▸ PROMPT
Return only the line that contains "040734470015" and each line after it, through the last line of the data below, copied exactly.

▸ LISTED RECORDS
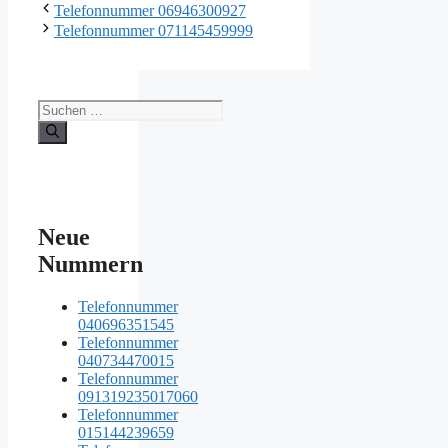
Telefonnummer 06946300927
Telefonnummer 071145459999
Suche
nach:
Neue
Nummern
Telefonnummer
040696351545
Telefonnummer
040734470015
Telefonnummer
091319235017060
Telefonnummer
015144239659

▸ FINISHED TASK
040734470015
Telefonnummer
091319235017060
Telefonnummer
015144239659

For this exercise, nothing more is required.